▶ [ABOUT THIS EXERCISE] The whole of the data is to be duplicated precisely.

▶ [RECORDS SUPPLIED]
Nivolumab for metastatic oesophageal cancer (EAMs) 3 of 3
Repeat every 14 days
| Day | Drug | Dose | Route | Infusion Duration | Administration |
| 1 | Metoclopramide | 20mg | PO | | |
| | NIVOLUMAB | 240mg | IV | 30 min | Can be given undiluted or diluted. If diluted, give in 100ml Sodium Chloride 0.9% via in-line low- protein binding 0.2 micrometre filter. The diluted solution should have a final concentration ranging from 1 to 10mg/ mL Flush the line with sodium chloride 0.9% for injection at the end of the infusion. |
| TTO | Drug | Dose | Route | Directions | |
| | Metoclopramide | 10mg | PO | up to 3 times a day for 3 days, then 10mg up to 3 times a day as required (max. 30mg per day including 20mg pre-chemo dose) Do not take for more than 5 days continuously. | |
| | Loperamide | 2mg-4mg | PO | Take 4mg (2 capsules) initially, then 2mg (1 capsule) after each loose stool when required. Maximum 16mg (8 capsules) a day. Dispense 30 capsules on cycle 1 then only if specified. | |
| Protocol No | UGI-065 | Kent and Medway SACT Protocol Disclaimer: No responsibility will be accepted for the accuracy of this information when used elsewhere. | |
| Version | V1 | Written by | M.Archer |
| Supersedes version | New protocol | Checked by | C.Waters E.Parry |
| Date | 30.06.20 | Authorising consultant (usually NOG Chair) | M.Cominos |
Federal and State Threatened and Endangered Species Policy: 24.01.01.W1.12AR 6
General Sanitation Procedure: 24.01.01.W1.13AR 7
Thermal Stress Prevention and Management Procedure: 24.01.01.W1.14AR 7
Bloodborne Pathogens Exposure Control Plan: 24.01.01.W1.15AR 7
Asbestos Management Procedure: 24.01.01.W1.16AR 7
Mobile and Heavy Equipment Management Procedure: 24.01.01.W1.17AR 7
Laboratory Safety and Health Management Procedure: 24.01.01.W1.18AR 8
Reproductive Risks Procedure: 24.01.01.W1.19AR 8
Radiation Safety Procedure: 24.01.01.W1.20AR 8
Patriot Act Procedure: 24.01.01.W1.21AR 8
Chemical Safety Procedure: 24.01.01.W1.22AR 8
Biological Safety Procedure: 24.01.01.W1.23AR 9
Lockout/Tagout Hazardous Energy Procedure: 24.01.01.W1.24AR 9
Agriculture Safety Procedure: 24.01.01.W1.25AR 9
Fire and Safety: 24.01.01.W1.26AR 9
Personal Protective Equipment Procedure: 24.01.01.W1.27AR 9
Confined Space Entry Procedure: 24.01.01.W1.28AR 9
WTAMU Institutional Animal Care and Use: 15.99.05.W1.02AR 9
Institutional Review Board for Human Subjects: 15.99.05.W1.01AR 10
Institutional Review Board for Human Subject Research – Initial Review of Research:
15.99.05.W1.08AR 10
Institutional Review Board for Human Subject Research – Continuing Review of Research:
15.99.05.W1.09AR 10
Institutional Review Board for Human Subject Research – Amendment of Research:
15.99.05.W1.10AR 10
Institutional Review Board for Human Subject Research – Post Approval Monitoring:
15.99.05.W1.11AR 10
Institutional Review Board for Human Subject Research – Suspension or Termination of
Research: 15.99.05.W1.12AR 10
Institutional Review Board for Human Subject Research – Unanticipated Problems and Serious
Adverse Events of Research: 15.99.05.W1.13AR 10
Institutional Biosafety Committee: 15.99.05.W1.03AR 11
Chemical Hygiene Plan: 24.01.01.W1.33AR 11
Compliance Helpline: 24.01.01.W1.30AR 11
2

▶ [COMPLETED EXERCISE]
Nivolumab for metastatic oesophageal cancer (EAMs) 3 of 3
Repeat every 14 days
| Day | Drug | Dose | Route | Infusion Duration | Administration |
| 1 | Metoclopramide | 20mg | PO | | |
| | NIVOLUMAB | 240mg | IV | 30 min | Can be given undiluted or diluted. If diluted, give in 100ml Sodium Chloride 0.9% via in-line low- protein binding 0.2 micrometre filter. The diluted solution should have a final concentration ranging from 1 to 10mg/ mL Flush the line with sodium chloride 0.9% for injection at the end of the infusion. |
| TTO | Drug | Dose | Route | Directions | |
| | Metoclopramide | 10mg | PO | up to 3 times a day for 3 days, then 10mg up to 3 times a day as required (max. 30mg per day including 20mg pre-chemo dose) Do not take for more than 5 days continuously. | |
| | Loperamide | 2mg-4mg | PO | Take 4mg (2 capsules) initially, then 2mg (1 capsule) after each loose stool when required. Maximum 16mg (8 capsules) a day. Dispense 30 capsules on cycle 1 then only if specified. | |
| Protocol No | UGI-065 | Kent and Medway SACT Protocol Disclaimer: No responsibility will be accepted for the accuracy of this information when used elsewhere. | |
| Version | V1 | Written by | M.Archer |
| Supersedes version | New protocol | Checked by | C.Waters E.Parry |
| Date | 30.06.20 | Authorising consultant (usually NOG Chair) | M.Cominos |
Federal and State Threatened and Endangered Species Policy: 24.01.01.W1.12AR 6
General Sanitation Procedure: 24.01.01.W1.13AR 7
Thermal Stress Prevention and Management Procedure: 24.01.01.W1.14AR 7
Bloodborne Pathogens Exposure Control Plan: 24.01.01.W1.15AR 7
Asbestos Management Procedure: 24.01.01.W1.16AR 7
Mobile and Heavy Equipment Management Procedure: 24.01.01.W1.17AR 7
Laboratory Safety and Health Management Procedure: 24.01.01.W1.18AR 8
Reproductive Risks Procedure: 24.01.01.W1.19AR 8
Radiation Safety Procedure: 24.01.01.W1.20AR 8
Patriot Act Procedure: 24.01.01.W1.21AR 8
Chemical Safety Procedure: 24.01.01.W1.22AR 8
Biological Safety Procedure: 24.01.01.W1.23AR 9
Lockout/Tagout Hazardous Energy Procedure: 24.01.01.W1.24AR 9
Agriculture Safety Procedure: 24.01.01.W1.25AR 9
Fire and Safety: 24.01.01.W1.26AR 9
Personal Protective Equipment Procedure: 24.01.01.W1.27AR 9
Confined Space Entry Procedure: 24.01.01.W1.28AR 9
WTAMU Institutional Animal Care and Use: 15.99.05.W1.02AR 9
Institutional Review Board for Human Subjects: 15.99.05.W1.01AR 10
Institutional Review Board for Human Subject Research – Initial Review of Research:
15.99.05.W1.08AR 10
Institutional Review Board for Human Subject Research – Continuing Review of Research:
15.99.05.W1.09AR 10
Institutional Review Board for Human Subject Research – Amendment of Research:
15.99.05.W1.10AR 10
Institutional Review Board for Human Subject Research – Post Approval Monitoring:
15.99.05.W1.11AR 10
Institutional Review Board for Human Subject Research – Suspension or Termination of
Research: 15.99.05.W1.12AR 10
Institutional Review Board for Human Subject Research – Unanticipated Problems and Serious
Adverse Events of Research: 15.99.05.W1.13AR 10
Institutional Biosafety Committee: 15.99.05.W1.03AR 11
Chemical Hygiene Plan: 24.01.01.W1.33AR 11
Compliance Helpline: 24.01.01.W1.30AR 11
2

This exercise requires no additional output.